I've received some amount of good word after my last post, which I wasn't immediately expecting. I had assumed that whatever I had said would be seen by no-one, and was still okay with that, hence why I took the time to write it in the first place. As long as I could see it, that was enough, as long as I could say something in a hypothetically public forum, that was enough. It's different to have people actually read it, though. In this case, it only served to further reinforce the thing which has been causing me so much strain -- what I have just endured is so, so common.

It reminds me what a fringe world we've built for ourselves here. One part of it, which must be so alien to the average person, and which continually leaves me restless is the concept of plurality. That is, to put it lightly, the real-world re-enactment of dissociative identity disorder as shown on screen. It's incredible to me, a filter of a filter, it feels so perverted to even look at it and yet I cannot look away. I get a juvenile sort of pornographic thrill from paging across old tumblr and fandom wiki pages about or adjacent to it (as an aside, "fandom" really is such an apt term for it, especially with the inclusion of "fictives" within its mythology). I've known people who self-identify as plural, and chose to never really press on it, for however much it set off my bullshit alarm. It was a harmless sort of private literary device for contending with various parts of the self, I had rationed. It was harmless, I left it at that.

Only, it isn't harmless, because it isn't private. It is very much designed to not be private, in fact. There are, as I touched on earlier, entire psuedo-communities based out of the internet (and I'm sure in real-life Portland, Oregon) which militantly enforce various fractious political lines within and without the space of plurality, ones which mimic real ideological conflicts within trans spaces. These cleavages form along questions such as: Are traumagenic systems the only valid ones, or are endogenic systems just as legitimate? What is the exact nature of fronting? What type of system are you? They mimic genuine politics, but have absolutely no weight to anybody outside the group, who would without a doubt find it entirely inscrutable without having some sort of pet interest in it, like me. It is hyperreal. It serves only to further divorce individuals from broader society, outreach hardly ever enters the question because it by design should not. This, of course, it what sets it apart ultimately from recreating trans politics.
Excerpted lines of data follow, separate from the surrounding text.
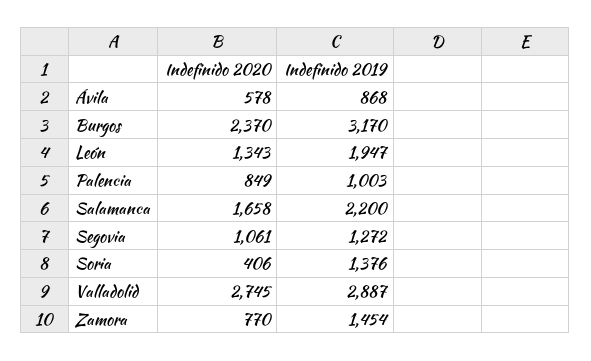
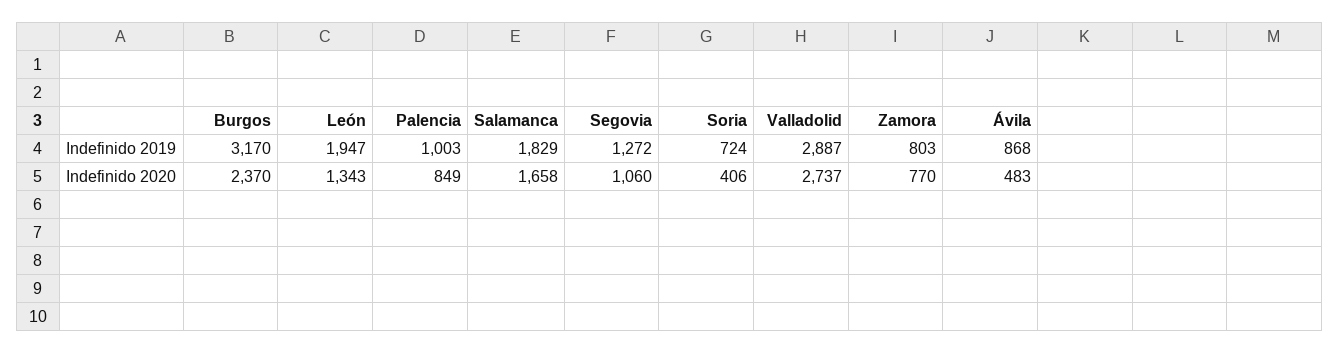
Indefinido 2020, Ávila: 578 -> 483
Indefinido 2019, Salamanca: 2200 -> 1829
Indefinido 2020, Segovia: 1061 -> 1060
Indefinido 2019, Soria: 1376 -> 724
Indefinido 2020, Valladolid: 2745 -> 2737
Indefinido 2019, Zamora: 1454 -> 803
On an interpersonal level, it became harmful, too. I have both heard of and been subject to the excusing of a person's behavior by alluding to this vague condition of plurality, never further elaborating beyond pointing to a somehow even vaguer wiki page. My alter made me do it. This is far less interesting than the broader implications of plurality, though, and I'm sure speaks more to the character of any given individual within plural-themed spaces rather than some systemic factor of it. Really, it's just me and a collection of others griping about exes and former friends.
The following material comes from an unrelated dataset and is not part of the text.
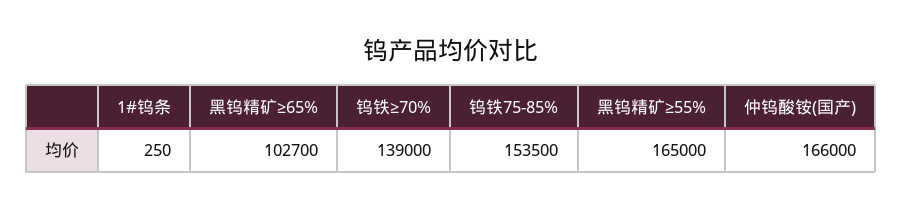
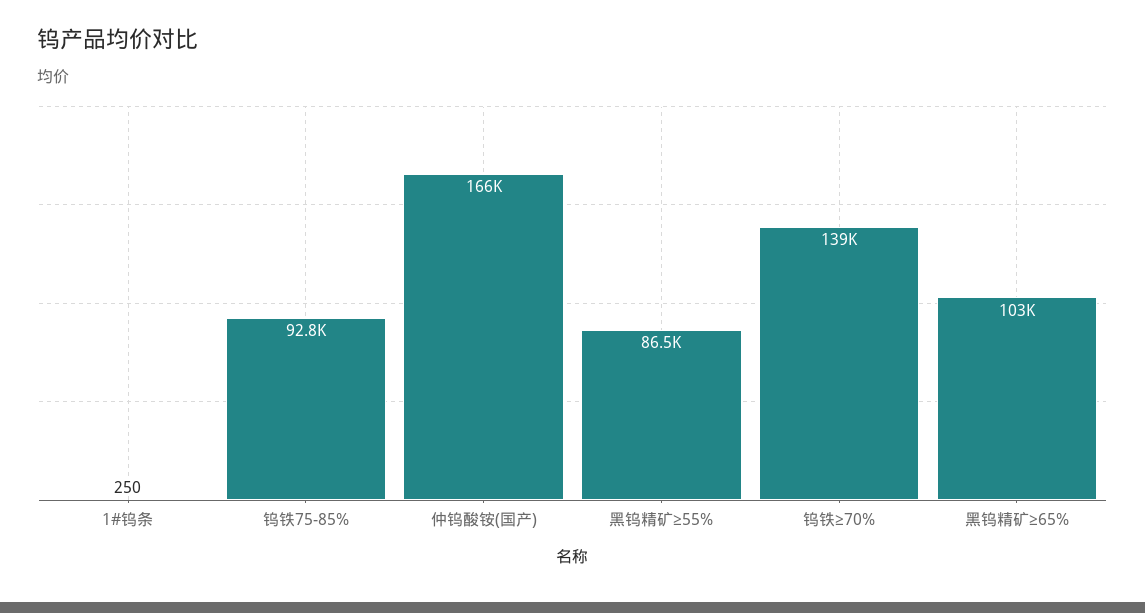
钨铁75-85%: 153500 -> 92800
黑钨精矿≥55%: 165000 -> 86500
And unfortunately, there's not much more to it that I can say. I haven't conducted some great anthropological dig into the world of plurality, though I do know more that I'm choosing to hold onto for now in case I ever decide to. I think it may be interesting. Or maybe it won't. All I know is it'll take a lot of time, and sadly the market forces dictate that work is a more productive use of my time than reading old blogs from the mid 00's.